#### [Ejercicios propuestos]
1. Traduzca al inglés esta oración del texto sobre la ley de costos y precios justos: «Pienso en este instante en personas como Heinz Dieterich o Noam Chomsky o una versión light, como la de Michael Moore, sin dejar afuera a los clásicos marxistas o a los héroes legendarios, como el Che Guevara.»
2. Prosiga el texto sobre la ley de costos y precios justos a partir de su última oración.

#### [Texto de origen]
-=-=-
LA CRÍTICA A LA CRÍTICA DE LA LEY SOBRE LOS COSTOS Y PRECIOS JUSTOS


Para comenzar, debo reconocer mi gusto por seguir las opiniones de cualquier persona que las haga de la manera más inteligente posible, aunque no comparta letra por letra todo lo que dicen. Siempre se extrae algo positivo, sea que lo planteado parezca incuestionable o, por el contrario, genere en actitudes críticas que me hagan tomar distancia sobre ellos. Pienso en este instante en personas como Heinz Dieterich o Noam Chomsky o una versión light, como la de Michael Moore, sin dejar afuera a los clásicos marxistas o a los héroes legendarios, como el Che Guevara.
-=-=-
#### [Registros de datos]
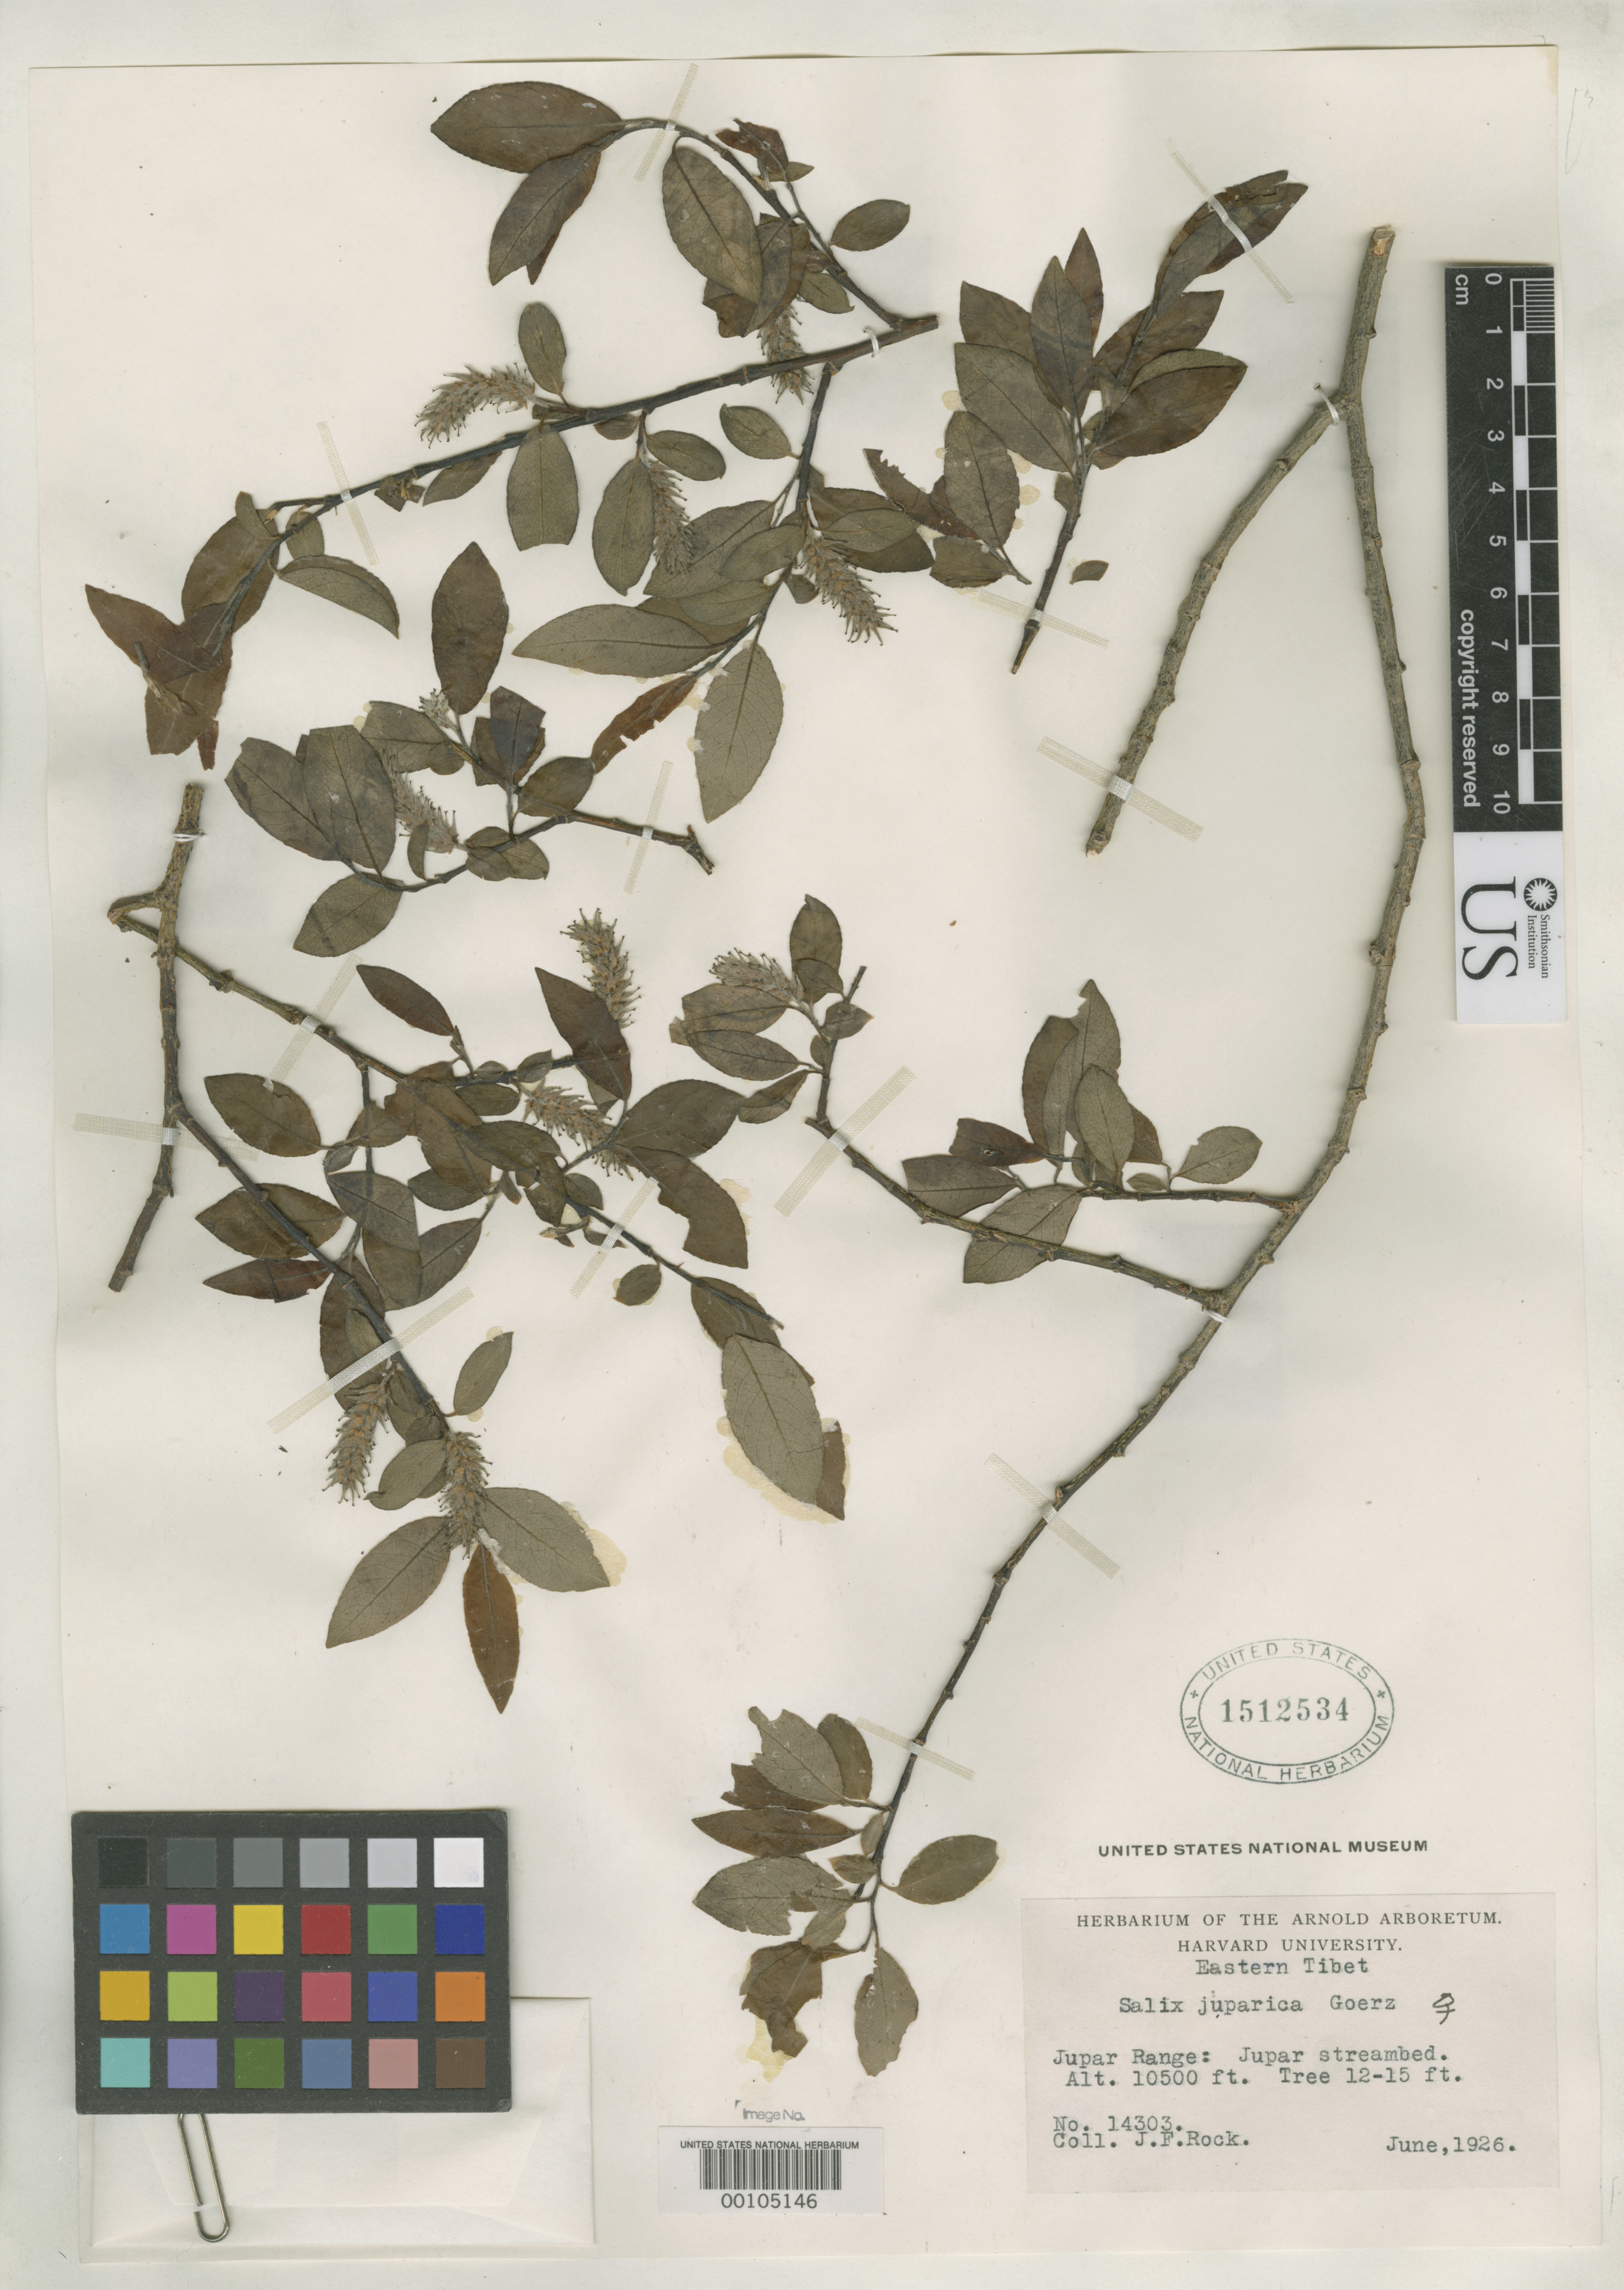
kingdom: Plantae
-=-=-
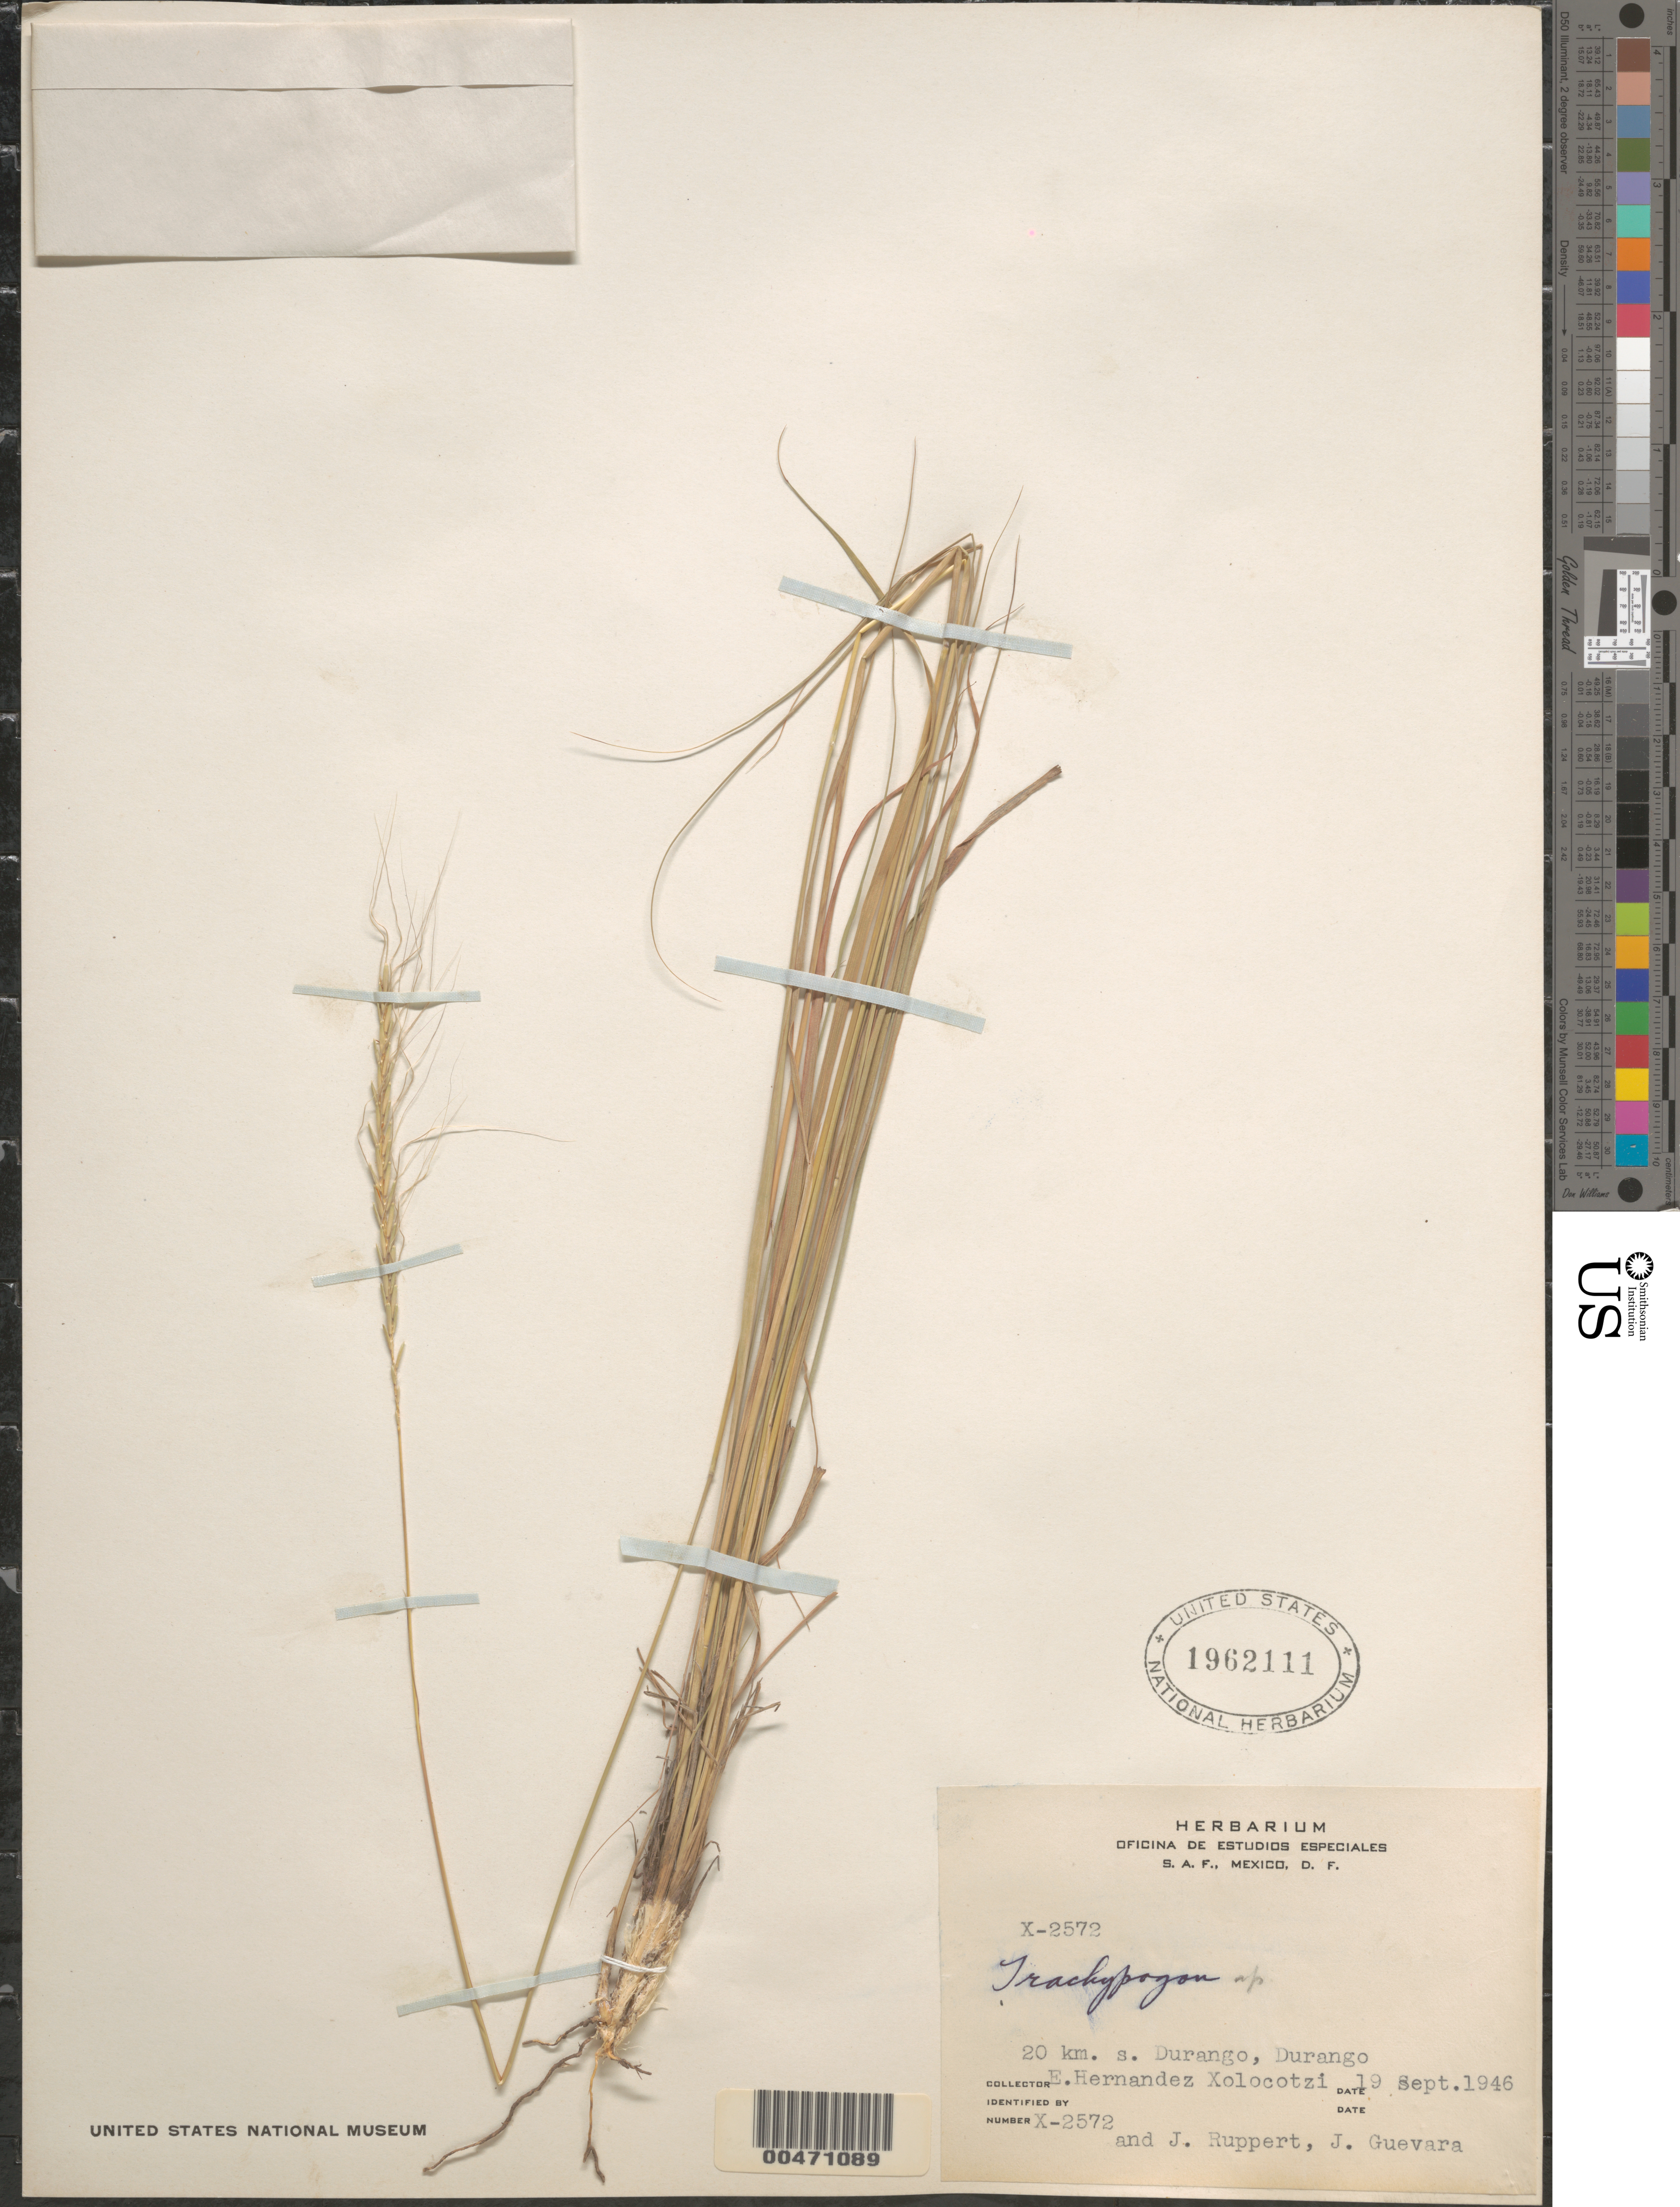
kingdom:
-=-=-
#### [Respuestas]
1. At this moment I am thinking of people such as Heinz Dieterich or Noam Chomsky, or a light version like Michael Moore's, without leaving out the classic Marxists or the legendary heroes, such as Che Guevara.

2.
Por otro lado, debo también reconocer que, creyendo profundamente en la causa de los pobres, no me subo en el primer autobús que pase en el nombre de esta mayoría olvidada que, como los tifosi de la Roma, van al estadio gritando consignas. No creo en los razonamientos panfletarios, porque los panfletos tienen mucho que ver con la propaganda y poco con la razón..

Con estas dos premisas, quisiera decir algo a partir de la llamada “Ley de costos y precios justos”, en Venezuela, sin caer en localicismos sino contra esa clase de simplismos que caricaturizan la realidad. Dicha ley fue criticada por Dieterich como ingenua, pues, dice él, dentro del capitalismo no puede haber precios justos. Y, además, tal título hace elevar al Estado venezolano a la esfera de la metafísica y la moral, por no decir de la teología: ¿qué es justo? ¿puede una ley darle atribuciones a un poder humano como para dictaminar cuando un precio es justo moralmente? ¿qué punto de referencia o parámetro se toma en relación con la justicia, sin que se caiga en círculo tautológico? Por eso Dieterich califica socarronamente al Estado venezolano de Vaticano de la economía.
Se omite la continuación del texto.